In June, 1970, Fred and Donanne Hunter headed to Ghana to cover what might be the last great exhibition of tribal ritual in Africa: the enstoolment of the Ashantehene.

Ashanti elders await the Ashantehene

Enstoolment! One of the great tribal celebrations of traditional Africa, perhaps the last of its kind. The king of the Ashanti people, known as the Asantehene, reigns from a golden stool. According to tradition, the stool floated out of the sky one fine 17th century day covered in pure gold and landed on the lap of the first Asantehene, who unified the Ashanti people. Asantehenes are not “enthroned;” with great ceremony they are “enstooled.” I wanted to observe the enstoolment, a living relic of the time of tribal kingdoms.

Getting to Ghana was not easy. But the enstoolment was not to be missed. And it was hard not to feel affection for Ghana.

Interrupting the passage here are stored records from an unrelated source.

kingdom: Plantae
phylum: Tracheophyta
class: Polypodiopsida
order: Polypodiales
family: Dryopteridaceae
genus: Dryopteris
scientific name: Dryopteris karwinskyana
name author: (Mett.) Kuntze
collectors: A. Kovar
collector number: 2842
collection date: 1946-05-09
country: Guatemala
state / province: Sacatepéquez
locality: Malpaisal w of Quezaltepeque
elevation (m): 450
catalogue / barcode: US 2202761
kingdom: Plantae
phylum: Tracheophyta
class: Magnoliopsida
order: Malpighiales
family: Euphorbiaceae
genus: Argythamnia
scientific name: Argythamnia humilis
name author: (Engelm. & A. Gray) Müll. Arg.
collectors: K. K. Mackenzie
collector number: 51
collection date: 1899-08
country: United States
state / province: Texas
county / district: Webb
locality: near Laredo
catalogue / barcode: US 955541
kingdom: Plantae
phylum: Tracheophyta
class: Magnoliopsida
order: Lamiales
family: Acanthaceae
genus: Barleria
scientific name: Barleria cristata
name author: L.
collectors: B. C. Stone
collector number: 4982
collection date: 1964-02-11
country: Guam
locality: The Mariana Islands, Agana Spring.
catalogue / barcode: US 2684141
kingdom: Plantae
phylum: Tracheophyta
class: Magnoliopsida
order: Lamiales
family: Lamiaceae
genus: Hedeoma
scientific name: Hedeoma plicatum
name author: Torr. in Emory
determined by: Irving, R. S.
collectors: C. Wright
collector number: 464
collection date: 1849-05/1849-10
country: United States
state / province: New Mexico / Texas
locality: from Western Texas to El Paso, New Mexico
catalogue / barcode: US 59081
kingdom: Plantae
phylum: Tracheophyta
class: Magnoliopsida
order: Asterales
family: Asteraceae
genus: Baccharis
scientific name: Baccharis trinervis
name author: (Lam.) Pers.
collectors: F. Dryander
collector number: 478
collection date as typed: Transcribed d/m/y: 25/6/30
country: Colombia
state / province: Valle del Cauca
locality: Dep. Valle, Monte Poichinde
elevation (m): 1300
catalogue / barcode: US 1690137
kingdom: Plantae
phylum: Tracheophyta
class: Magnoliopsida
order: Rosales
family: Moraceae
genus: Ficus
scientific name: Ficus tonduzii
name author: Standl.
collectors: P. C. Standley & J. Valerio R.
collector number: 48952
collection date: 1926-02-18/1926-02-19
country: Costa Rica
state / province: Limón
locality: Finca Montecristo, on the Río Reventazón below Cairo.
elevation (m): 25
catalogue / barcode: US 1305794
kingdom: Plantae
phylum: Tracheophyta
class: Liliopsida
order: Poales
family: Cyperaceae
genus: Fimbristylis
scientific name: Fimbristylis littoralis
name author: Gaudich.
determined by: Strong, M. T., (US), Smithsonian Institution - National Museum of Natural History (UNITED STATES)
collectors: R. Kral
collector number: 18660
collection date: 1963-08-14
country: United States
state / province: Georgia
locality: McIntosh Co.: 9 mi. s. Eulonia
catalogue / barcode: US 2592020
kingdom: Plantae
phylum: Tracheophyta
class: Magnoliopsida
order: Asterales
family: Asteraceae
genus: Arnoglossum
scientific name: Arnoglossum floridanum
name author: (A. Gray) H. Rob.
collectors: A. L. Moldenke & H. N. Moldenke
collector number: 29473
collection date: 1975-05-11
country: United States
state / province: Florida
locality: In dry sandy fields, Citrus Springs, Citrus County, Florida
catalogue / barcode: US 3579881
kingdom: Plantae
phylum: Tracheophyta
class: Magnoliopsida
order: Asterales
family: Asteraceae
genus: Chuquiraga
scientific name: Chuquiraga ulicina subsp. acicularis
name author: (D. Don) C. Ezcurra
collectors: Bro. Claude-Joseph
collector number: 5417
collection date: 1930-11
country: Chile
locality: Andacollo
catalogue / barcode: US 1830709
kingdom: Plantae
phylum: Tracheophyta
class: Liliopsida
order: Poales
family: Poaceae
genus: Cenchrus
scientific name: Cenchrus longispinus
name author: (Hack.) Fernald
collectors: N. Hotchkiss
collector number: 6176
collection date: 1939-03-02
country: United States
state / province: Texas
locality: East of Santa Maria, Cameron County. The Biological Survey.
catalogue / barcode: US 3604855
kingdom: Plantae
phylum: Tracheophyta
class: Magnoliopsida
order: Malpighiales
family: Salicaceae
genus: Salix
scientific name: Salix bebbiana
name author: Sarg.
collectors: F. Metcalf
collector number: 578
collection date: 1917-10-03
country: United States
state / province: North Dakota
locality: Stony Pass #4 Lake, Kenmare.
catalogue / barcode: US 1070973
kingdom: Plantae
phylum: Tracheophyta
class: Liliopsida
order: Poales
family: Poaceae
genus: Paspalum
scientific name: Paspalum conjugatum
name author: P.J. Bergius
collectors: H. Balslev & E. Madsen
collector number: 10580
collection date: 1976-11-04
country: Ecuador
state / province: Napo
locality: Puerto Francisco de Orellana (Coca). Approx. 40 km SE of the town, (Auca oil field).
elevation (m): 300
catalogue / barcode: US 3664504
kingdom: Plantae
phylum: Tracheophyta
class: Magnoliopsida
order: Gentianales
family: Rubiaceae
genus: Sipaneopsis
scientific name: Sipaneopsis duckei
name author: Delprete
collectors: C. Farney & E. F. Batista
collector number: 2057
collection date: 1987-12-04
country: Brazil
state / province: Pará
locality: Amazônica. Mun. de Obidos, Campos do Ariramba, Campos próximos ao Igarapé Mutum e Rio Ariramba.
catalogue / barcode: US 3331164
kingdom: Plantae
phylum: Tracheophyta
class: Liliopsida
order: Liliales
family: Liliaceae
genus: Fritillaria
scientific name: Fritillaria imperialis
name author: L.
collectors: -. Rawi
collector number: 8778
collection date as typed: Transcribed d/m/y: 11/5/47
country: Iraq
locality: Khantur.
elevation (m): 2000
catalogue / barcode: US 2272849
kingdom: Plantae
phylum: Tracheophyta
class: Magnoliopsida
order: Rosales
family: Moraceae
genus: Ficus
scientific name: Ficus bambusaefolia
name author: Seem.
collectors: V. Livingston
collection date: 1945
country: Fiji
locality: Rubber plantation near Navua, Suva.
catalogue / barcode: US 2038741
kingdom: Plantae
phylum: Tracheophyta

Expecting to spend several weeks in Accra, we made inquiries and got invited to a dinner party at the home of a US embassy officer. The talk at the dinner party was the gossip in the streets about the coming enstoolment. “When an Asantehene dies, you know,” one of the Ghanaian guests told me, “ritual murderers stalk the streets of Kumasi.”

What? This was not the sort of thing The Christian Science Monitor usually published, but it would certainly give color to my reportage. By now I had gotten books on the Ashanti Empire. I knew that it had flourished for a century and a half, starting about 1700, due to its trade with European merchants in gold and slaves. I had begun to line up interviews with historians and sociologists at the University of Ghana in Legon. But the idea of ritual murder had escaped me.

“There’s an Ashanti tradition of human sacrifice,” another guest added. “The Ashantis say the Asantehene never dies. Instead he ‘goes to his village.’”

“What that means,” a Ghanaian explained, “is that he passes from this life through a door to another one. It’s ordered just like the one he’s known here.”

“In the new life he’ll remain a chief,” someone else said. “He’ll still need servants to attend him.”

“Also his favorite wife,” a woman put in. “He shouldn’t enter ‘his’ village and his ancestors’ without his favorite wife, right? Or without servants. Or without a retinue to show off his power and prestige.”

“In the old days sub-chiefs had quotas of people to kill to fill out the dead Asantehene’s retinue,” another person explained. “They preferred, of course, not to kill their own people–”

“Good of them, huh?” someone interjected

“– so they usually sacrificed slaves. Or went out raiding to get them. Sometimes they killed strangers who happened to be passing through Kumasi.”

“Don’t go into any dark alleys while you’re up there,” a Ghanaian advised with a smile.

In covering the continent I had read and thought a great deal about African chieftaincy. While chiefs had not ruled all Africans in the days before colonialism, the institution of rule by elders, many of them chiefs, had been well nigh universal.

Now I read specifically about the Ashanti. In 1884, I discovered, the disputed succession to the Golden Stool of Asantehene Prempeh I provoked four years of intermittent strife. It threatened the cohesion of the Ashanti Empire, already under siege from British political agents. In 1931 the strife was only latent.

This year – 1970 – no succession rivalry had occurred at all. According to ancient tradition succession to the Golden Stool passed through the Oyoko matriclan. Why? Because Ashantis contended that one never knows if a chief has sired his own sons. But there can be little doubt about who a child’s mother is. So the Asantehene succeeds through the female line. This year a 51-year-old, British-trained barrister J. Matthew Poku, Ghana’s ambassador-designate to Italy, was nominated and elected. He chose the kingly name Opoku Ware II; it would serve as a reminder of the glories of the king who had ruled Ashanti from 1720 to 1750. During that time the Ashanti empire had reached its maximum glory.

Elders in traditional regalia: gold hats and cloths

In the colonial era the British had made Ashanti a Crown Colony. Now the nation-state Ghana had absorbed it. Clearly the institution of African chieftaincy was in decline. But the substance of chieftaincy seemed to persist. Once they came to power, most of the new African leaders, although ostensibly elected according to Western norms, took on the autocratic trappings of chiefs. That seemed to explain why the continent had failed to develop politically beyond one-party states. Single party rule displayed outward forms of democracy – periodic elections, for example. But what persisted inside those forms very much resembled chieftaincy.